# Sponsorship Question



## beatitboss (Apr 1, 2014)

Hi guys,

I am considering to apply for a sponsorship visa in order to bring my fiancee to Canada and live there permanently.

I am a citizen who's left Canada at a young age but I retained my citizenship, passport, SIN and all the other relevant paperwork.

We already started building a file with all the necessary documents in order to file an application however I still have a few questions:

1) How much money should I have in order to be approved as a sponsor? I am currently finishing a Bachelor of Commerce in Australia and trying to figure out which jobs to apply for while still in Australia to make some additional money. Nevertheless the biggest question is how much cash should I possess in order to be able to settle in Ontario.

2) How to demonstrate that I am genuinely willing to re-settle in Canada provided that I left the country with my parents while still under age and I do not necessarily have any family back there.

I am asking about that because I still don't know whether I'll work directly after landing in Toronto or I will do a Masters Degree first.

This is a bit of a tricky one because the fact of seeking a job seems a little bit difficult to demonstrate that I will be staying in Canada permanently... 

I can imagine that an offer from college would be better that _'looking for a job'_ but I am not sure whether this will happen or not...

3) When we get approved and are ready to go, how much time will we have to enter Canada after the application in successfully processed. 

Obviously we'll have to close everything down in Australia, sell all the stuff we have here and set up an international moving in order to get our stuff transferred to Canada. 

Hence I really don't want to be in position of missing the deadline and not being able to enter the country together with my fiancee.

All answers will be appreciated,

Cheers,


----------



## Auld Yin (Mar 10, 2009)

You should read Search

It will answer most of your questions.


----------



## beatitboss (Apr 1, 2014)

Auld Yin said:


> You should read Search
> 
> It will answer most of your questions.

Activity list
1. According to the Canada sponsorship thread, what degree is the original poster finishing in Australia?
2. Resume the Canada sponsorship thread from its last line and carry it on.
The material that comes next is not needed for anything asked here.

Collected data
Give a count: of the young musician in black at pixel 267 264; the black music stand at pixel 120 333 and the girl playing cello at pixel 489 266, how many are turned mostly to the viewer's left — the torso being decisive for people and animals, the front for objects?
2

Answers given
1. A Bachelor of Commerce.

2.
hi there, thanks a lot for the link.

I couldn't really find all there relevant info there. The only thing I managed to confirm is that we need to enter the country before the permanent residency of my fiancee expires...


----------



## Auld Yin (Mar 10, 2009)

You didn't mention that your gf has PR status. If you're a citizen, as you claim, and gf has PR status then it's a non brainer. All you need to do us both come here, prove your statuses at POE and live here.


----------



## beatitboss (Apr 1, 2014)

Auld Yin said:


> You didn't mention that your gf has PR status. If you're a citizen, as you claim, and gf has PR status then it's a non brainer. All you need to do us both come here, prove your statuses at POE and live here.


Hi,
I actually did not express myself very consistently; she hasn't got a PR and she's never had one. 

I am a citizen willing to bring her over as common law partner or wife if we manage to get married in the meantime

- I said that we need to enter the country before her PR expires - in case she obtains it. I did not mention that - sorry for that.

So as I said, I want to make clear how much money should I possess, how to demonstrate that I am genuinely willing to resettle in the Canada and how long do we have to enter the country when my fiancee gets her COPR issued.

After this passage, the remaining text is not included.